Action item
Reply with one number: the count of lines in the listing that contain the string "KiCad".

Data provided
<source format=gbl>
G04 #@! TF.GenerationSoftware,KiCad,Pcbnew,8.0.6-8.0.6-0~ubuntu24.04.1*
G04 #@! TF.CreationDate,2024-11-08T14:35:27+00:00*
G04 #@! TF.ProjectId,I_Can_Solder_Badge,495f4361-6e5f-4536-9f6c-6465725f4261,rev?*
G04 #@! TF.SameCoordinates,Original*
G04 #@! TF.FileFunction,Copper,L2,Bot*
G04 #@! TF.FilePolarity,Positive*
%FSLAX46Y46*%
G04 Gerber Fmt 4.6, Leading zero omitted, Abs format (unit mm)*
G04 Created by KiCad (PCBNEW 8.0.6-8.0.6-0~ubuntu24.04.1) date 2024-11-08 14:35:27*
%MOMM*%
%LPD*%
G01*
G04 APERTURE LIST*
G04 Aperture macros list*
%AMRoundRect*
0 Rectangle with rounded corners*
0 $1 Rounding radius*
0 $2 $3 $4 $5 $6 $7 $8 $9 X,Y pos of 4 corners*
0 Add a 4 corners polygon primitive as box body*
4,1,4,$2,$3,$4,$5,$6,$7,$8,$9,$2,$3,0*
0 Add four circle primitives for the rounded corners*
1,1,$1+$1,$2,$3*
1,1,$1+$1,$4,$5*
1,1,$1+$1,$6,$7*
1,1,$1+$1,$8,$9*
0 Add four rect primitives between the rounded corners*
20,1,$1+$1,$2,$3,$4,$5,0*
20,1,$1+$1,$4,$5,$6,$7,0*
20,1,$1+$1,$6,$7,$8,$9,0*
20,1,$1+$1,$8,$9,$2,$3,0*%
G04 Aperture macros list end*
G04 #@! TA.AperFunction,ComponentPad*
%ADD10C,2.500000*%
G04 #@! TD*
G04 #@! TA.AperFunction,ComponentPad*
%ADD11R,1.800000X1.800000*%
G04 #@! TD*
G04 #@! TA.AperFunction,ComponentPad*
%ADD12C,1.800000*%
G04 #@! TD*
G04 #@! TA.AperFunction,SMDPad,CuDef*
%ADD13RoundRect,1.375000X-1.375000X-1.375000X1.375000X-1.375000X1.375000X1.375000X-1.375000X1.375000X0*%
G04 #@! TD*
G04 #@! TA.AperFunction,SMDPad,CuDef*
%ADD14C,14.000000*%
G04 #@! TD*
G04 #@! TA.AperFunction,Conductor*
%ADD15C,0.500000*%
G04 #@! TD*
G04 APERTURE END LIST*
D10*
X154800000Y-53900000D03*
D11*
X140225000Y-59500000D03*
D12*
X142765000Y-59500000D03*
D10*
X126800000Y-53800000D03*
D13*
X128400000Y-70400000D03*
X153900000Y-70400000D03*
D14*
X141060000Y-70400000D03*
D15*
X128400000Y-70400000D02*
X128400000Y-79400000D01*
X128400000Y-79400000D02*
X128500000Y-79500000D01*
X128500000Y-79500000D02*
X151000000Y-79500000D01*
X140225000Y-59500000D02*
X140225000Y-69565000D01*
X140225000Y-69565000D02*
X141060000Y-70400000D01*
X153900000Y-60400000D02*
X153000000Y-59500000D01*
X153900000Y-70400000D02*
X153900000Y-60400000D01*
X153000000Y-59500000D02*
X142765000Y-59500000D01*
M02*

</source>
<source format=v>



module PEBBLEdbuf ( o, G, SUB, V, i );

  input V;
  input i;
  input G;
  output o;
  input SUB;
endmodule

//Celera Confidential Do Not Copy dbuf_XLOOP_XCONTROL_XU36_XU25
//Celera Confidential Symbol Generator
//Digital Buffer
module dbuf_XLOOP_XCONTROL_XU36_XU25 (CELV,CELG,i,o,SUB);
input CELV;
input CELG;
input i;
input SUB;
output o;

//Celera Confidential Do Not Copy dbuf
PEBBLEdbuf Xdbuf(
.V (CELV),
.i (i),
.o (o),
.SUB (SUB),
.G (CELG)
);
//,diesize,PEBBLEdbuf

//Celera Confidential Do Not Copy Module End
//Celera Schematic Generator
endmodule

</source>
--
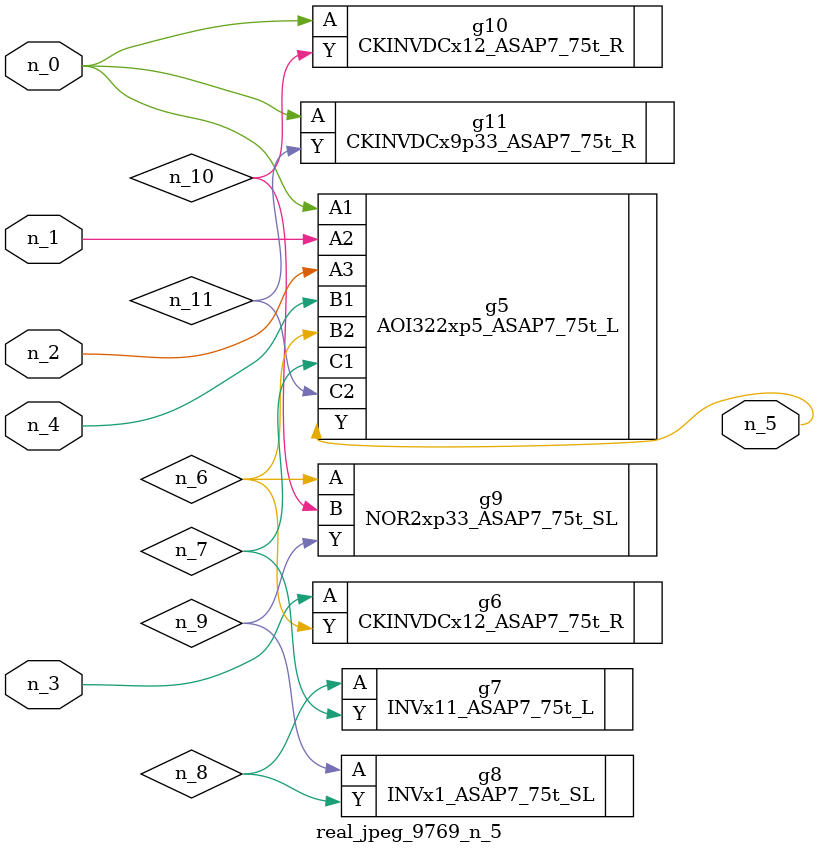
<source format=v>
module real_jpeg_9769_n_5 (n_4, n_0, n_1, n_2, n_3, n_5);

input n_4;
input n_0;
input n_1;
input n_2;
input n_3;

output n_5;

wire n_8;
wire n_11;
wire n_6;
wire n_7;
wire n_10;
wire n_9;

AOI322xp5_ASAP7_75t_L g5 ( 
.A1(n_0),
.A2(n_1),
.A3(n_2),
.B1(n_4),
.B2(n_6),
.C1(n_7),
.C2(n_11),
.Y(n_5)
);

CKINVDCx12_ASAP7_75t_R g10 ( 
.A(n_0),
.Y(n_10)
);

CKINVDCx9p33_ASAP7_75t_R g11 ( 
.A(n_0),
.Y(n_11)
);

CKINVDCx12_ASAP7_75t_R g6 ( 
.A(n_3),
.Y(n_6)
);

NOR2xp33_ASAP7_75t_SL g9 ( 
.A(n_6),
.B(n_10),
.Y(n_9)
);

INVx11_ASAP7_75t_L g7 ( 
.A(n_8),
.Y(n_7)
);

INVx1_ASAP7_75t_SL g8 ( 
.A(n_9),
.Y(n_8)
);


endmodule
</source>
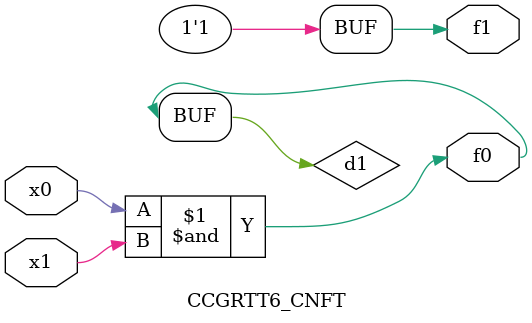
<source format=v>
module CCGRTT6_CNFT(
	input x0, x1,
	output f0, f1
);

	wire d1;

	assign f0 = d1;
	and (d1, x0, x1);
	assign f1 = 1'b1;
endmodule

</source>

Your solution
2